» **Check your understanding**
a: List every recommendation given under "Operational guidance:" in the passage on agent network security below.
b: Summarize the passage on agent network security below in two sentences.

A critical guardrail is strict control over outbound network connections. Agentic Workflows now supports declarative network allowlists for containerized MCP servers.

Example (domain allowlist):

tools:
fetch:
mcp:
type: stdio
container: mcp/fetch
permissions:
network:
allowed:
- "example.com"
allowed: ["fetch"]

Enforcement details:

  • Compiler generates a per‑tool Squid proxy and Docker network; MCP egress is forced through the proxy via iptables.
  • Only listed domains are reachable; all others are denied at the network layer.
  • Applies to mcp.container stdio servers. Non‑container stdio and type: http servers are not supported and will cause compilation errors.

Operational guidance:

  • Use bare domains (no scheme). Explicitly list each domain you intend to permit.
  • Prefer minimal allowlists; review the compiled .lock.yml to verify proxy setup and rules.

Agent Security and Prompt Injection Defense

Section titled “Agent Security and Prompt Injection Defense”

Protect against model manipulation through layered defenses:

  • Input sanitization: Minimize untrusted content exposure; strip embedded commands when not required for functionality
  • Action validation: Implement a plan-validate-execute flow where policy layers check each tool call against risk thresholds

Engine network permissions provide fine-grained control over network access for AI engines themselves, separate from MCP tool network permissions. This feature uses Claude Code’s hook system to enforce domain-based access controls.

» **Data extracts**
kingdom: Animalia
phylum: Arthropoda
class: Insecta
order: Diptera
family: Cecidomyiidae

...

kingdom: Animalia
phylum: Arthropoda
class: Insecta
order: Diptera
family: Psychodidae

---

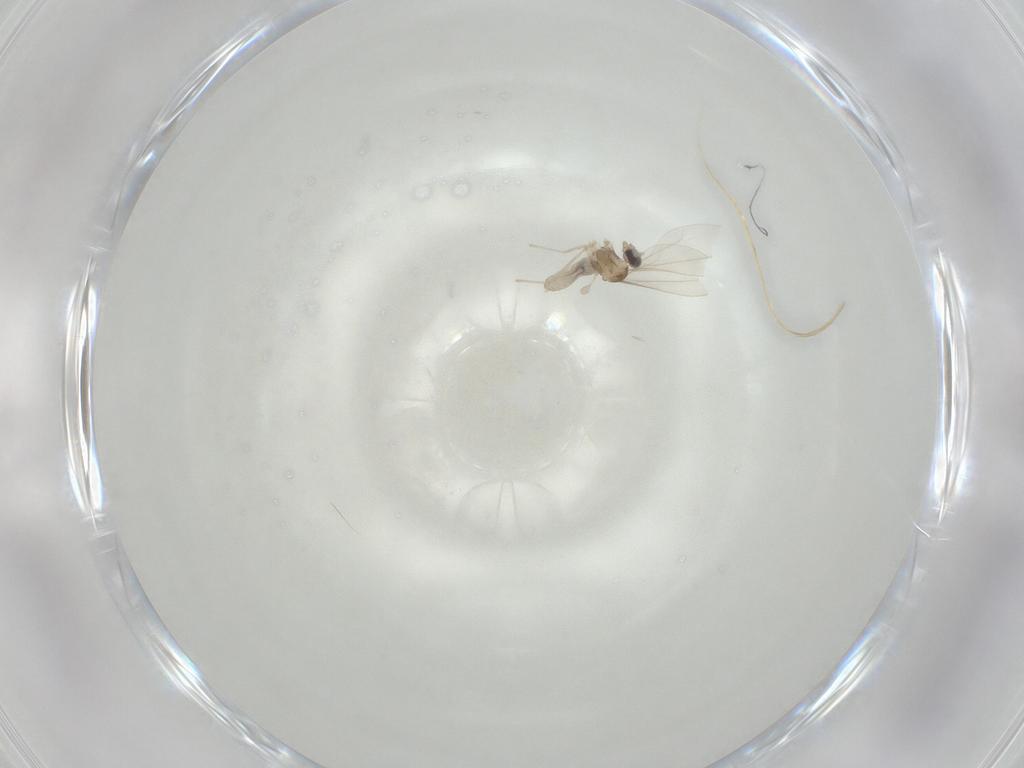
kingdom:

» **Per-task answers**
a:
- Use bare domains, with no scheme.
- Explicitly list each domain you intend to permit.
- Prefer minimal allowlists.
- Review the compiled .lock.yml to verify the proxy setup and rules.

b: Agentic Workflows supports declarative network allowlists for containerized MCP servers, and the compiler routes each tool's outbound traffic through a per-tool Squid proxy so that only listed domains are reachable. The passage also recommends layered defenses against prompt injection, namely input sanitization and action validation, and describes engine network permissions that control network access for AI engines separately from MCP tool network permissions.